I'm looking for a way to elegantly parse fixed-width text data (as opposed
to CSV) and saving the parsed data unto a database. The text data comes
from an old ISAM-format table and each line may be a different record
structure depending on key fields in the line.

RegExp with match and split are of interest but it's been too long since
I've dabbled with RE to be able to judge whether its use will make the
problem more complex.

Here's a sample of the records I need to parse:

01508390019002 11284361000002SUGARPLUM
015083915549 SHORT ON LAST ORDER
0150839220692 000002EA BMC 15 KG 001400

1st Line is a (portion of) header record.
2nd Line is an text instruction record.
3rd Line is a Transaction Line Item record.

Each type of record has a different structure. But these set of lines
appear in the one table.


Any ideas would be greatly appreciated.

Allan
Allan -

Let me put in a plug for pyparsing. I think your problem is tailor-made for
pyparsing's easy-to-use grammar definitions and execution. No special
lexx/yacc-like syntax or RE symbology to master, you assemble your grammar
using simply-named classes (such as Literal, OneOrMore, Word(wordchars),
Optional, etc.) and intuitive operators (+ for sequence, | for greedy
alternation, ^ for longest-match alternation, ~ for, um, Not-tion).
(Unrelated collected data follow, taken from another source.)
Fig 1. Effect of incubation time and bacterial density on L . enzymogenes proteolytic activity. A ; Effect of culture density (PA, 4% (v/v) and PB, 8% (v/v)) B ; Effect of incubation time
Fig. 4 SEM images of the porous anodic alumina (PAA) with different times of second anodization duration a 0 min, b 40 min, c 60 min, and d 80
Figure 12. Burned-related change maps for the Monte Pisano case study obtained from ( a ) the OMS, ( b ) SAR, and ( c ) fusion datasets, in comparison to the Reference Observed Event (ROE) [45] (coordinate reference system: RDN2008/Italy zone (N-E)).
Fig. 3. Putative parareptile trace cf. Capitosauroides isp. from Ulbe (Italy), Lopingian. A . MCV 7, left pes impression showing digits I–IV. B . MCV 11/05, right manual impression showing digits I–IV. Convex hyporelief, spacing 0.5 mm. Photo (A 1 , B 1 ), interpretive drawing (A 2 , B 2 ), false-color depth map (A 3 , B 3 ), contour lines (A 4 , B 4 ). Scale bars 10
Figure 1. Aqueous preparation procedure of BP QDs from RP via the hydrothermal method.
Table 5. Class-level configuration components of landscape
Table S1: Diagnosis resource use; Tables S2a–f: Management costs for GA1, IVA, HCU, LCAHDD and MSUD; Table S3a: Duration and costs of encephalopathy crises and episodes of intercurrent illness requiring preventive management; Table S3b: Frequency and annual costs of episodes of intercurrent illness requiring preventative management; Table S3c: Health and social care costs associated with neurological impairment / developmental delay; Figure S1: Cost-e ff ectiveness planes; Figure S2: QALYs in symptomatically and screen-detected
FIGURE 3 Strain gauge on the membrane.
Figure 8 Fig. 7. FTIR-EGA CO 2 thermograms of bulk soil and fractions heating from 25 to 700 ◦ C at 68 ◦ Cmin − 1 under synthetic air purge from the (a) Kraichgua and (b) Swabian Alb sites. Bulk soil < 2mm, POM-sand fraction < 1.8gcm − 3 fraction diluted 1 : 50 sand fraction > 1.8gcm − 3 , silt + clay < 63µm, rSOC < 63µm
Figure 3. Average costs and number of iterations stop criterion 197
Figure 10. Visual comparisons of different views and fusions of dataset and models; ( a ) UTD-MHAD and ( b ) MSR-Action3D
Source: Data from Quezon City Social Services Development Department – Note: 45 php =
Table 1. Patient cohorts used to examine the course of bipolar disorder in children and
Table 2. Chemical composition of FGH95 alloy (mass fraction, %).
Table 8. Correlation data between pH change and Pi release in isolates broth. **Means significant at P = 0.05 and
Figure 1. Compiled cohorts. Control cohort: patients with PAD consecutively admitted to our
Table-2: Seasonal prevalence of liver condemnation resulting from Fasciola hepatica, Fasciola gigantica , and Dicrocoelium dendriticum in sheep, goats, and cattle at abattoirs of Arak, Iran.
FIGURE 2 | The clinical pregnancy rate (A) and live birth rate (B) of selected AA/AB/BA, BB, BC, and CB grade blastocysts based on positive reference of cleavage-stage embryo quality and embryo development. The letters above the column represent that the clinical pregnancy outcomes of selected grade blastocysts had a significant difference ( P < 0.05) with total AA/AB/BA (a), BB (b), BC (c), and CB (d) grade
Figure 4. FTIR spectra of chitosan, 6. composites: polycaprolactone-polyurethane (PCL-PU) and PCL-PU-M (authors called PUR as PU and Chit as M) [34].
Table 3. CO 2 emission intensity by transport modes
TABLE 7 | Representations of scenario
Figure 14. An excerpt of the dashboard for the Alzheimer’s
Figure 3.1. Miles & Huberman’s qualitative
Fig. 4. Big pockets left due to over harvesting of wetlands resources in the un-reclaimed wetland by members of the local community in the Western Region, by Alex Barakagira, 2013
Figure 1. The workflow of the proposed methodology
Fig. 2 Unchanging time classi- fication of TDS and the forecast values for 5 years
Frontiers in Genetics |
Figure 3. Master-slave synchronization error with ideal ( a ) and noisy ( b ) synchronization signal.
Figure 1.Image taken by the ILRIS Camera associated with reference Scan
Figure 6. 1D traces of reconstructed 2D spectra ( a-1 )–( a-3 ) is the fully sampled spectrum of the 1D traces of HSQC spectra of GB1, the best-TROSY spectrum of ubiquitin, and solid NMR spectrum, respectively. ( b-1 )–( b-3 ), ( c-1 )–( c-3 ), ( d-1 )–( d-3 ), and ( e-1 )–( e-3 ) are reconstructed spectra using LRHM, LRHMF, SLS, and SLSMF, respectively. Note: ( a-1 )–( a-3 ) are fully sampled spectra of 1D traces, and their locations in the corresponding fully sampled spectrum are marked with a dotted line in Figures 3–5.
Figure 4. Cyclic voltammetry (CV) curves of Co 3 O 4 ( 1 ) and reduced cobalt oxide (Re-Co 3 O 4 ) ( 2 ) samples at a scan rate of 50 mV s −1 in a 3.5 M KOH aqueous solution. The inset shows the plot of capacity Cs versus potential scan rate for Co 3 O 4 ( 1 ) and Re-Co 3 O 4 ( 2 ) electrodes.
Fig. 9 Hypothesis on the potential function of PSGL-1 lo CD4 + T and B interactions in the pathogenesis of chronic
A grammar to parse "Hello, World!" might look like:
helloGrammar = Word(alphas) + "," + Word(alphas) + oneOf(". ! ? !! !!!")
which could then parse any of:
Hello, World!
Hello , World !
Hello,World!
Yo, Adrian!!!
Hey, man.
Whattup, dude?

You can associate field names with specific parse elements, so that the
fields can be extracted from the results such as:
helloGrammar = Word(alphas).setResultsName("greeting") + "," + \
Word(alphas).setResultsName("to") + oneOf(". ! ? !! !!!")
results = helloGrammar.parseString( greetingstring )
print results.greeting
print results.to

You can associate parse actions (a la SAX) to fire when matching parse
elements are matched in the input.

You can find the pyparsing home page at http://pyparsing.sourceforge.net.

-- Paul McGuire
 
L

Larry Bates

I think one of the easiest ways to do this is to
write a class that knows how to parse each of the
unique lines. As you are reading through the file/table
and encounter a line like the first, create a new
class instance and pass it the line's contents. The
__init__ method of the class can parse the line and
place each of the field values in an attribute of the
class.

Something like (this is pseudocode):

class linetype01:
#
# Define a list that contains information about how to
# parse a single linetype. The info is fieldname,
# beginning column, ending column, fieldlength
#

_parsinginfo=[('recnum',0,8),
('linetype',8,3),
('dataitem2',11,3),
...)
def __init__(self, linetext):
self.linetext=linetext
for fieldname, begincol, fieldlength in _parsinginfo:
self.__dict__[fieldname]=linetext[begincol,
begincol+fieldlength+1]
return

you would define a class like this for each unique linetype

in main program
import sys

#
# Insert code to open file/table here
#
for line in table:
#
# See which linetype it is
#
linetype=line[8:10]
if linetype == "01":
pline=linetype01(line)
#
# Now you can extract the values by accessing attributes of
# the class.
#
recordnum=pline.recnum
tlinetype=pline.linetype
#
# Do something with the values
#


elif linetype == "55":
pline=linetype55(line)

elif linetype == "20":
pline=linetype20(line)
else:
print "ERROR-Illegal linetype encountered")
sys.exit(2)


Just one of many ways to solve this problem.

-Larry
 
J

Josiah Carlson

01508390019002 11284361000002SUGARPLUM
015083915549 SHORT ON LAST ORDER
0150839220692 000002EA BMC 15 KG 001400

Is the above the format of all possible lines (aside from empty lines)?